ABC-JON JUARISTI

En vísperas del quinto centenario de su gesta, Hernán Cortés pertenece más a Méjico que a España

LA Real Academia de la Historia ha inaugurado el pasado viernes en su sede un ciclo de conferencias sobre Hernán Cortés. Pronunció la primera Enrique Krauze, que habló de las diversas imágenes del conquistador en su posteridad mejicana, o, si se prefiere, de los avatares del mito cortesiano en la historiografía de Méjico.

Krauze recordó que Octavio Paz consideraba a Cortés un factor permanente de división entre los mejicanos. No hizo falta, creo yo, que explicitara el sentido que cobra esta idea en el momento presente, un par de meses después de que el actual presidente de Méjico, López Obrador, exigiera al Rey de España que pida perdón por los crímenes que Cortés y, en general, los españoles habrían cometido contra los nativos mejicanos durante la conquista y la época novohispana. Lo que sostenía Paz es que la figura de Cortés no ha cesado de dividir a los mejicanos, no a los españoles, que, a estas alturas del desmantelamiento de la enseñanza escolar de la Historia, no saben de otro Cortés que Julián y olé.

Y es que Cortés pertenece más a la Historia de Méjico que a la de España, y no es sorprendente que así sea.

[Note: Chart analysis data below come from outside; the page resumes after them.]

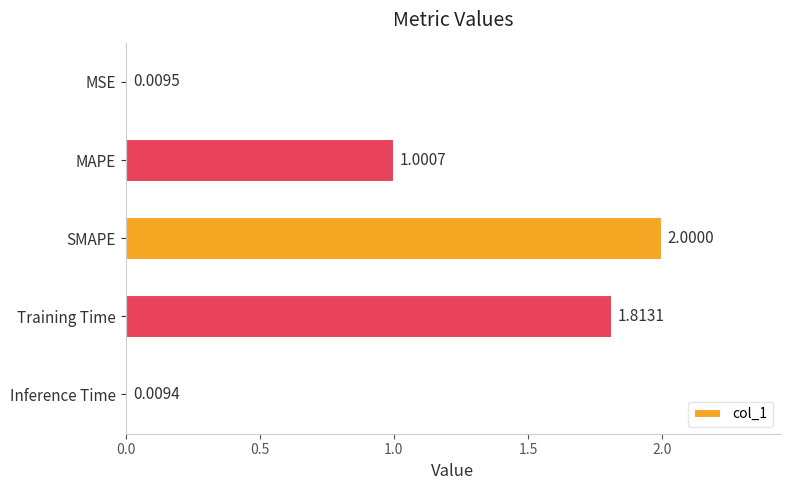

Between Inference Time and MSE, which is larger?

MSE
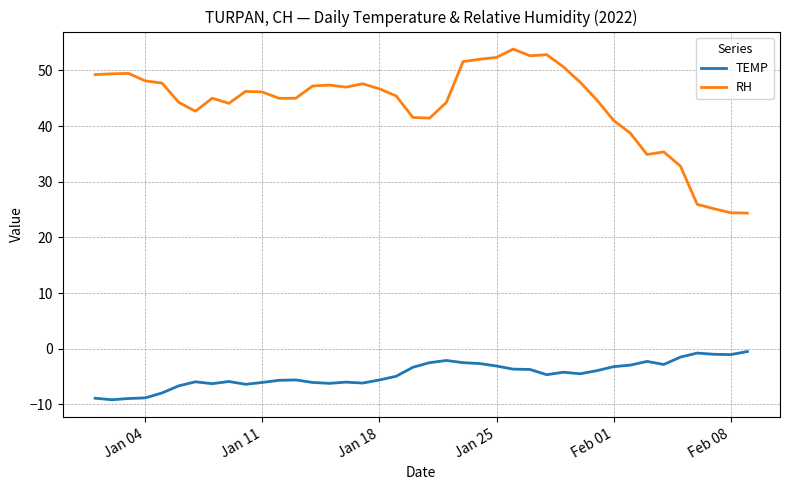

What is the difference between the maximum and minimum values in the TEMP series?

8.7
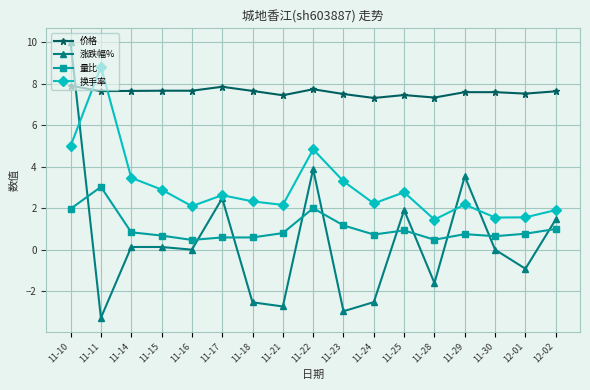

What is the maximum value shown in the chart?

10.0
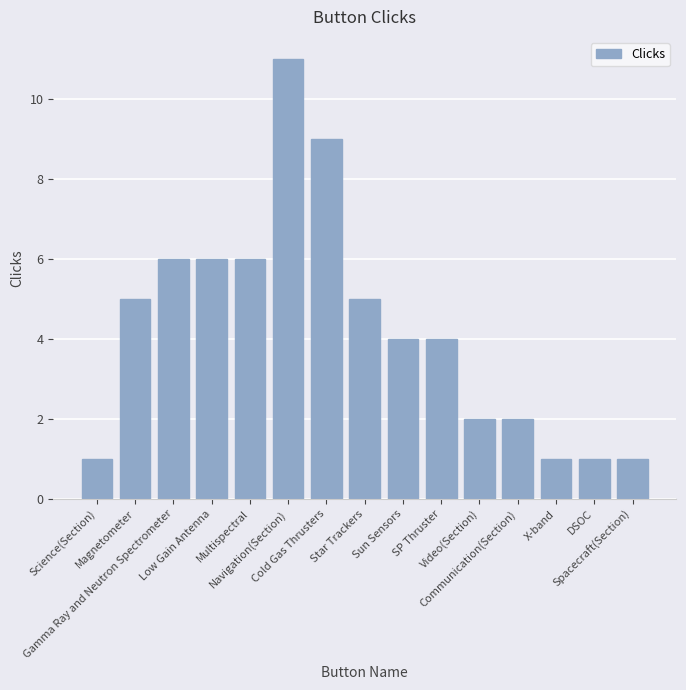

What is the smallest value displayed?

1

Méjico es una nación, y una nación se caracteriza, entre otras cosas, por poseer una Historia nacional (España no es una nación. Si lo fuera, tendría una Historia nacional, no un montón de historietas nacionalistas contrapuestas e incompatibles entre sí). La Historia nacional no debe confundirse con la Historia oficial, que es la Historia impuesta a la población en los Estados dictatoriales. Méjico no lo es, y por eso la Historia de la nación vive en la controversia. Cortés, Iturbide, Maximiliano, Juárez, Porfirio Díaz, Madero, Zapata, Carranza, Villa, etcétera, son en ella figuras reconocibles, y, por tanto, discutidas. Algunas más que otras, según el momento que toque. En los tiempos en que viví en Méjico, el archiduque Maximiliano suscitaba más debates públicos que Cortés. Ambos eran figuras del pasado más o menos remoto, pero su significado en el presente seguía siendo crucial para el devenir de una nación que adolecía de instituciones funcionales sólidas y legitimadas.

En Méjico es todavía verosímil que la gente se pegue por lo que unos u otros piensan de Cortés o de Moctezuma. En España, ni siquiera la figura de Franco provoca controversias entre historiadores (hoy por hoy, sólo la defiende Pío Moa). Ninguna figura resulta necesaria para la existencia de una conciencia nacional porque no hay nación. Ni española ni, menos aún, catalana o vasca. En el Méjico del siglo pasado, sostener una valoración determinada de Cortés significaba optar activamente por un proyecto político determinado. Como recordaba Krauze en su conferencia del viernes, el nacionalista Vasconcelos, que veía en la pareja de Cortés y Malinche el fundamento de la Raza Cósmica y de la nación mestiza, ofreció las paredes del Palacio Nacional a un Diego Rivera que, no recuerdo si en su fase trosquista o estalinista, pintó a Cortés como un criminal sifilítico.

Estas cambiantes valoraciones de Cortés poco tienen que ver con la Leyenda Negra (aunque las negativas se hayan alimentado, con una rara constancia, de las acusaciones vertidas contra él por el Padre Las Casas, que no era precisamente un calvinista holandés). En la construcción de un Hernán Cortés tiránico y genocida han tenido más peso las terribles requisitorias del primer obispo de Chiapas que las de Ignacio Altamirano, masón y liberal, que lo retrataba como un capitán de bandoleros. O sea, más o menos como las imágenes de los conquistadores que difunde el cine español sin necesidad alguna de leyendas inventadas por los guiris.